* [Activity] In the entries that follow, the line with "Un video de" opens the range and the line with "para ir directo" closes it; repeat that range exactly, both lines included.

(Data excerpts)
__________
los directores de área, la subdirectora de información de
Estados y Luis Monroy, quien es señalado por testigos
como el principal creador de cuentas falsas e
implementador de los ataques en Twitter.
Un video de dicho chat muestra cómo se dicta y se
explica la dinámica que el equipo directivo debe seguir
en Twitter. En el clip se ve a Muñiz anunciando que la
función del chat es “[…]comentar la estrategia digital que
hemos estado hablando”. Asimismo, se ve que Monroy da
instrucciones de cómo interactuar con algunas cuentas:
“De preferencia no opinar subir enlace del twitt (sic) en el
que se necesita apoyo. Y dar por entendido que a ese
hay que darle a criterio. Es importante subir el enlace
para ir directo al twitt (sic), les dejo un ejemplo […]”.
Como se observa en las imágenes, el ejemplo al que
__________
* [Your response]
Un video de dicho chat muestra cómo se dicta y se
explica la dinámica que el equipo directivo debe seguir
en Twitter. En el clip se ve a Muñiz anunciando que la
función del chat es “[…]comentar la estrategia digital que
hemos estado hablando”. Asimismo, se ve que Monroy da
instrucciones de cómo interactuar con algunas cuentas:
“De preferencia no opinar subir enlace del twitt (sic) en el
que se necesita apoyo. Y dar por entendido que a ese
hay que darle a criterio. Es importante subir el enlace
para ir directo al twitt (sic), les dejo un ejemplo […]”.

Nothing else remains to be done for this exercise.